Three weeks ago, I boarded a Eurostar train for a trip from London to Paris. There was something particularly special about traveling before dawn. Seeing a city stretch its limbs after a night’s slumber is something of a secret world: the businesspeople walking with purpose towards their early-morning destinations; the street cleaners wide awake, the noise of their machines breaking the silence; the taxi drivers heading home as their overnight hours come to a close.
Knowing that I would be in an entirely different country before most of the city took its first tea break was exhilarating.

Early morning, London
It’s been 11 years since I took my first extended trip to Europe. I traveled that summer through several different countries, with various friends, for six weeks. Though I was still in my 20s at the time, I felt ancient; I had the sense that I was late to the game of travel, that I had somehow missed the boat, even though I held my precious Eurorail pass firmly in my hand.
Sometimes, I wonder what choices I might have made if I’d indulged my well-known wanderlust sooner in life.
It smacks into me when I’m actually in places I’ve never been: the day before I took the train to Paris, for instance, I walked into a coffee shop that made me nostalgic for the girl I wasn’t, back when I didn’t make the determined choice to travel. As I sat there – in the Four Corners Café – I listened to the baristas talking about parties and hookups and music. I reveled in the vibrancy of their enthusiasm for the messy, sexy pieces of life. I fell a bit in love with them, perhaps, with the whole scene, built to implore others to wander. Yet I recognize that while I can dip into that world for a moment, it is no longer mine; over time, I’ve come to understand that there is discovery, too, in sitting still, in creating a community. I want that, too.

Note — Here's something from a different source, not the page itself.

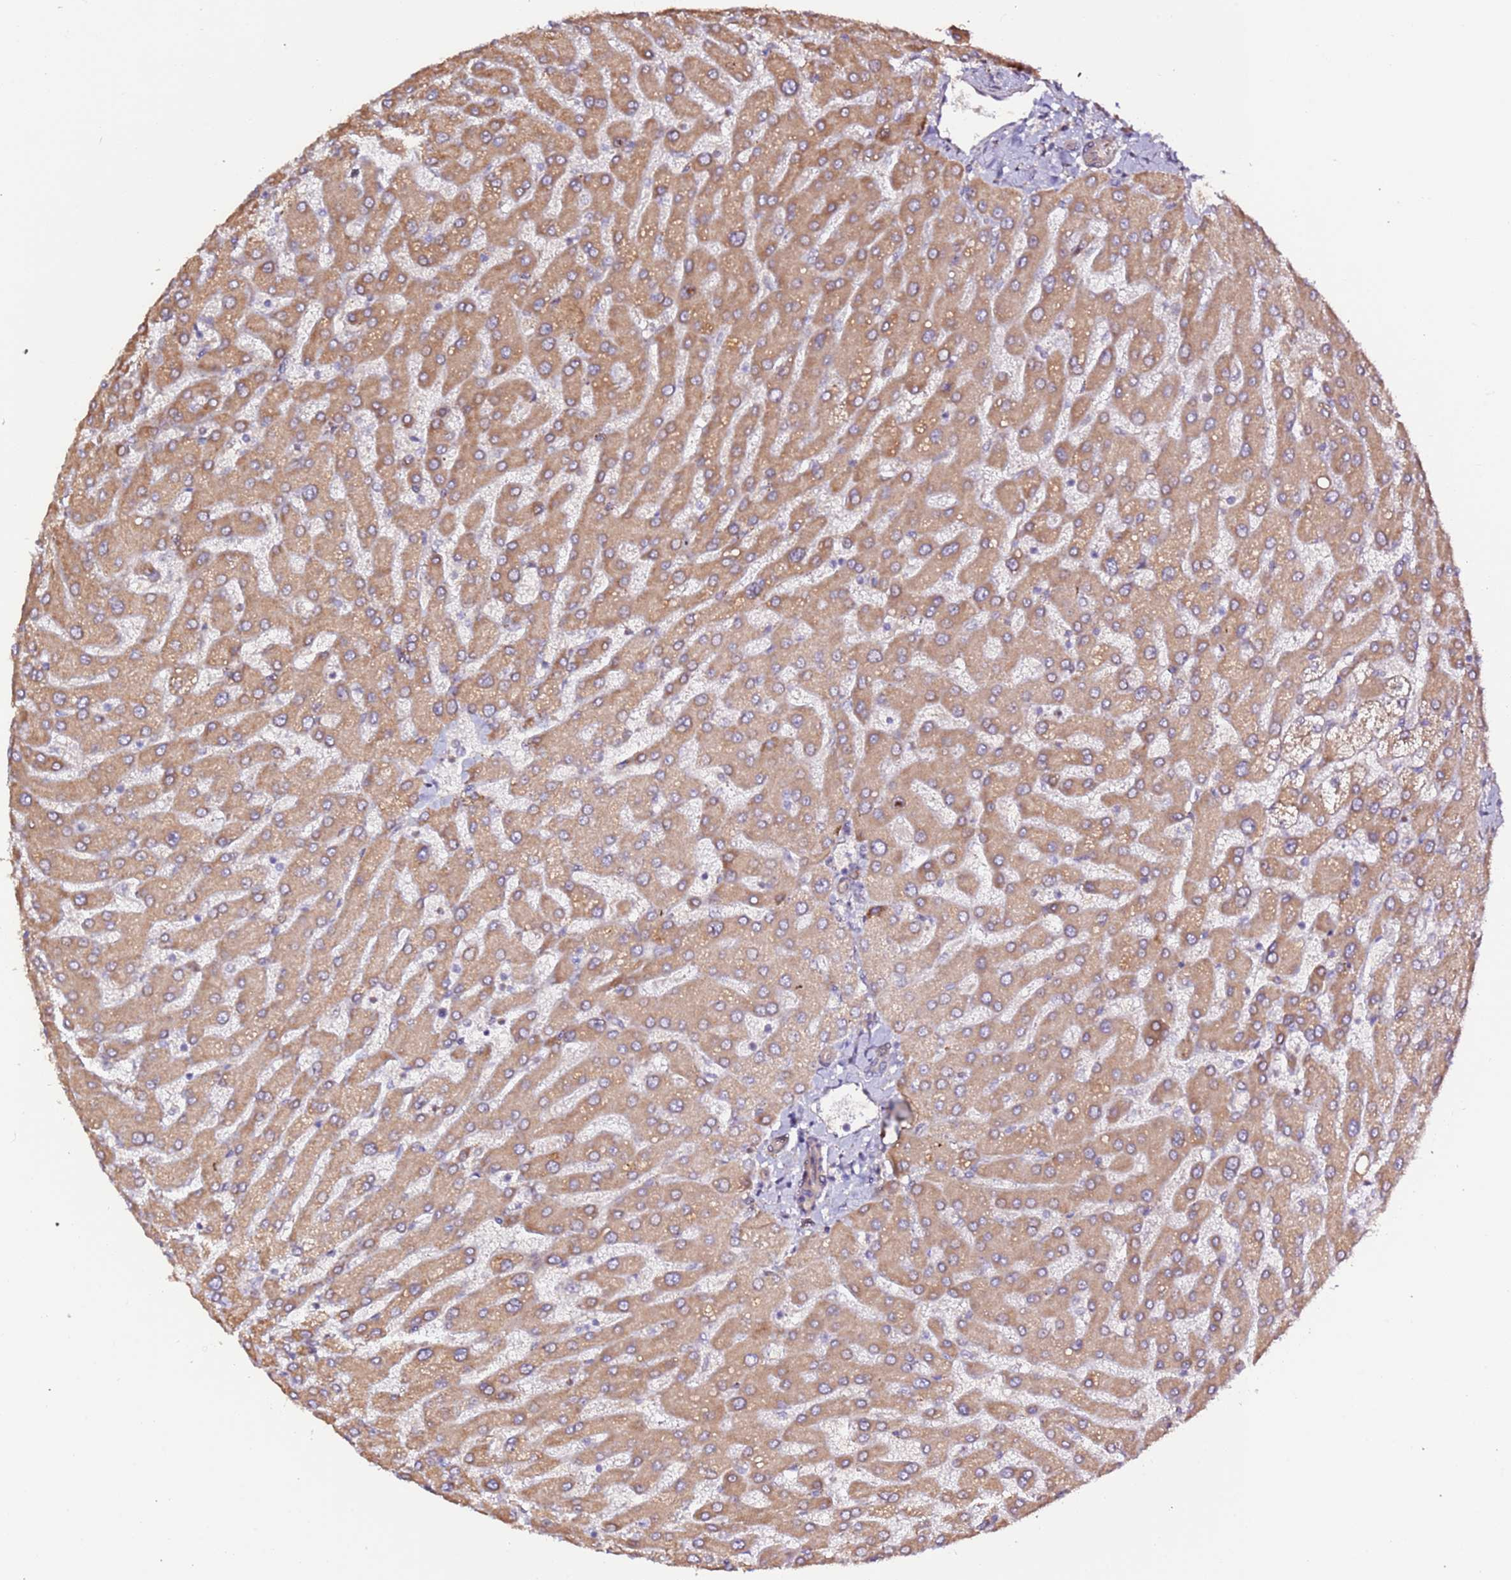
{"staining": {"intensity": "negative", "quantity": "none", "location": "none"}, "tissue": "liver", "cell_type": "Cholangiocytes", "image_type": "normal", "snomed": [{"axis": "morphology", "description": "Normal tissue, NOS"}, {"axis": "topography", "description": "Liver"}], "caption": "A micrograph of human liver is negative for staining in cholangiocytes. (DAB (3,3'-diaminobenzidine) IHC, high magnification).", "gene": "HSD17B7", "patient": {"sex": "male", "age": 55}}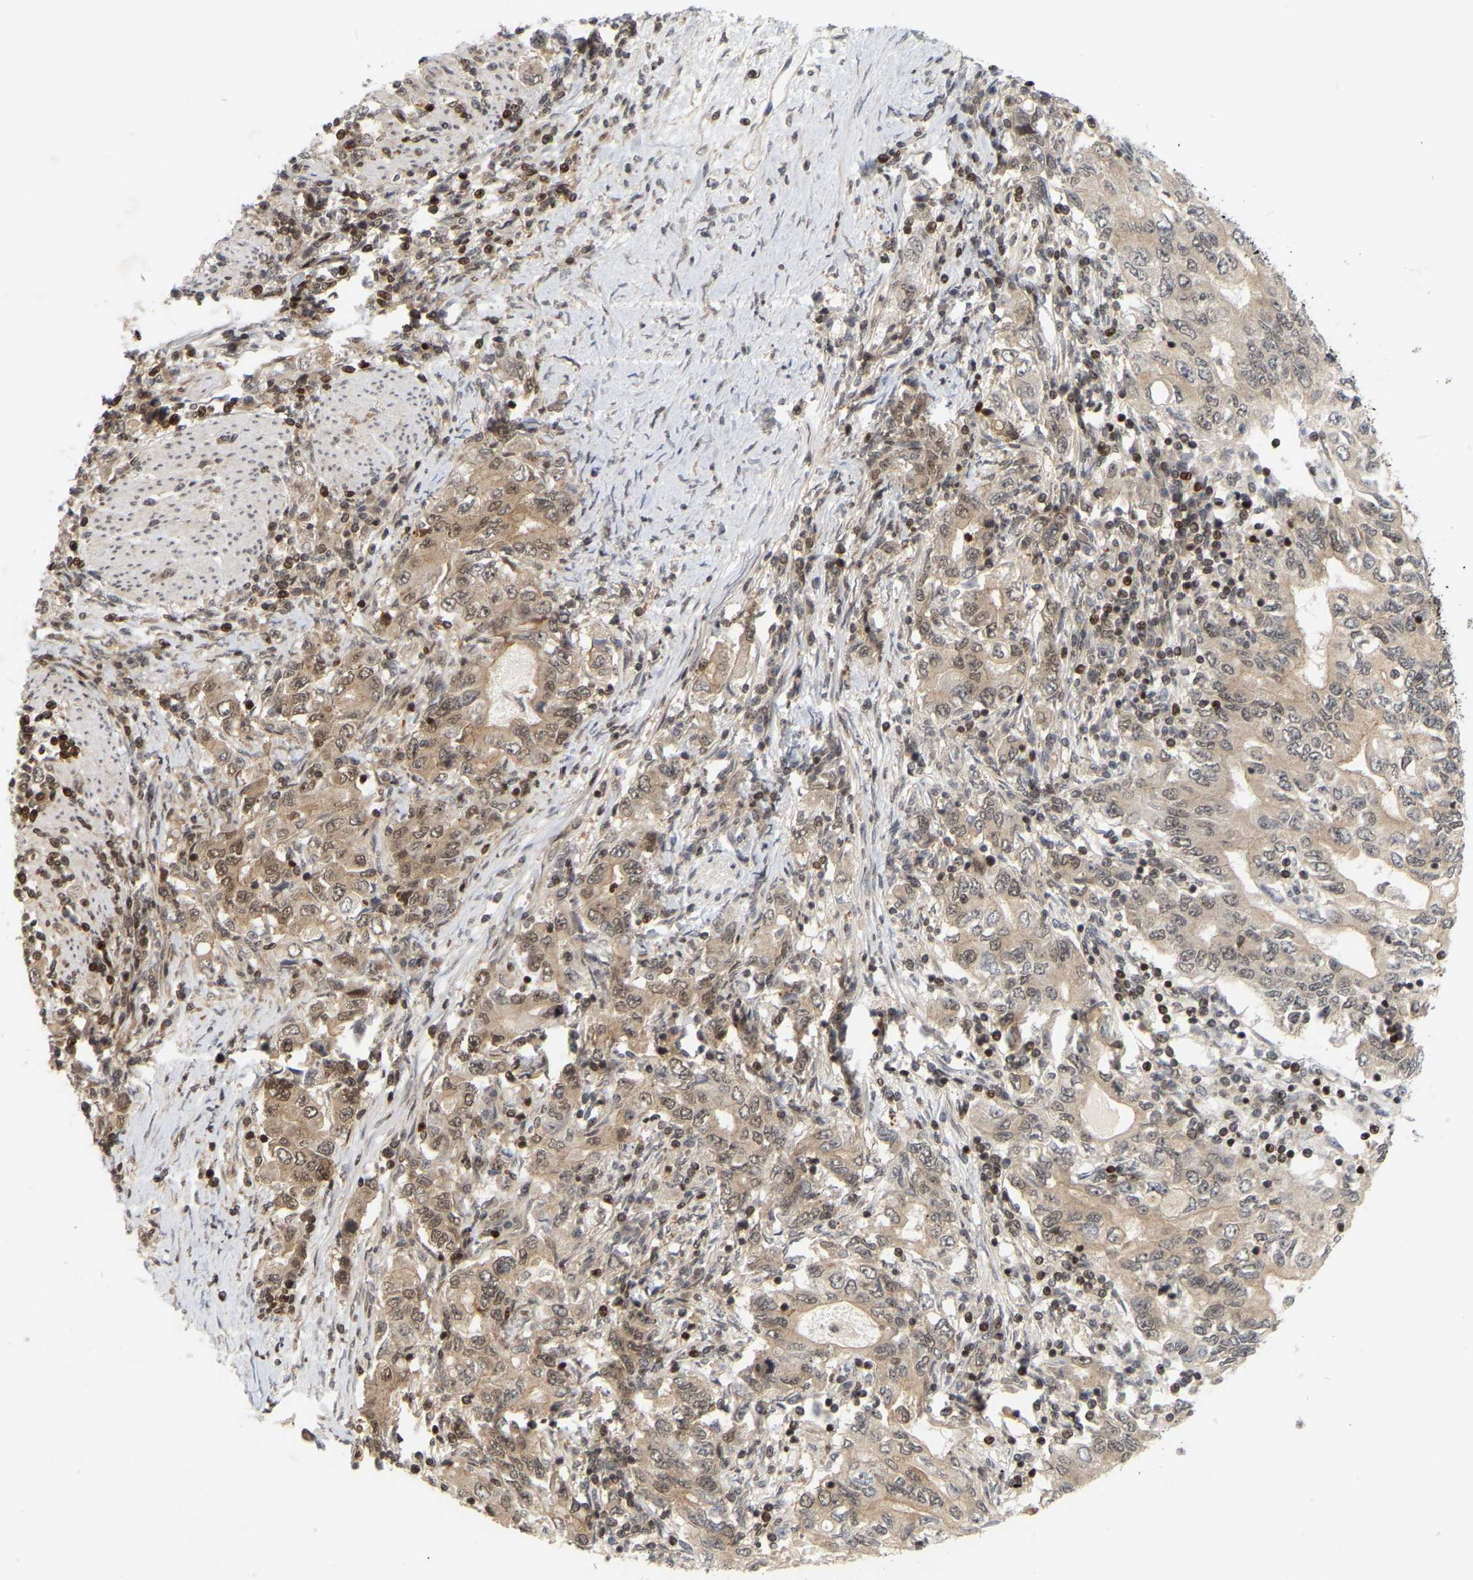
{"staining": {"intensity": "moderate", "quantity": ">75%", "location": "cytoplasmic/membranous,nuclear"}, "tissue": "stomach cancer", "cell_type": "Tumor cells", "image_type": "cancer", "snomed": [{"axis": "morphology", "description": "Adenocarcinoma, NOS"}, {"axis": "topography", "description": "Stomach, lower"}], "caption": "Immunohistochemistry histopathology image of stomach cancer stained for a protein (brown), which demonstrates medium levels of moderate cytoplasmic/membranous and nuclear staining in about >75% of tumor cells.", "gene": "NFE2L2", "patient": {"sex": "female", "age": 72}}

p.s. – The coffee is fantastic
I’m proud that I’ve made travel a permanent fixture in my adult life, and that I’ve made sure that I am comfortable in my own skin as a traveler: that I know how to pack and what to bring, that I know what to throw away and what to save, that I know how to navigate a culture in which I don’t speak the language and how to navigate my own country when it seems like a foreign land. And I am proud, too, that I’ve finally realized the joy that comes with not just being completely untethered but that also comes from knowing where my home is, and when I will return to it.
By the time I got to Paris, I had napped and I had woken; I had watched the sun rise over a field in France, and I had read the bilingual magazine in my seatback pocket cover-to-cover, deciphering the French as best I could before referring to the English section for clarification. And though the city before me was not new, it still was everything I craved.

French sunrise, from a train
I climbed down from the train, carrying with me a mix of all my years: the self-assurance of my 30s, the restlessness of my 20s, the dreams of my teenage days. And – for the girl I once was – I carried the desire for something unknown, which turned out to be the wonderful, expansive, challenging, and beautiful act of simply boarding the train in one country and disembarking in someplace entirely different. Whatever changes may come, that will always remain precious, a gift to myself that I hold dear, in every corner of my wandering heart.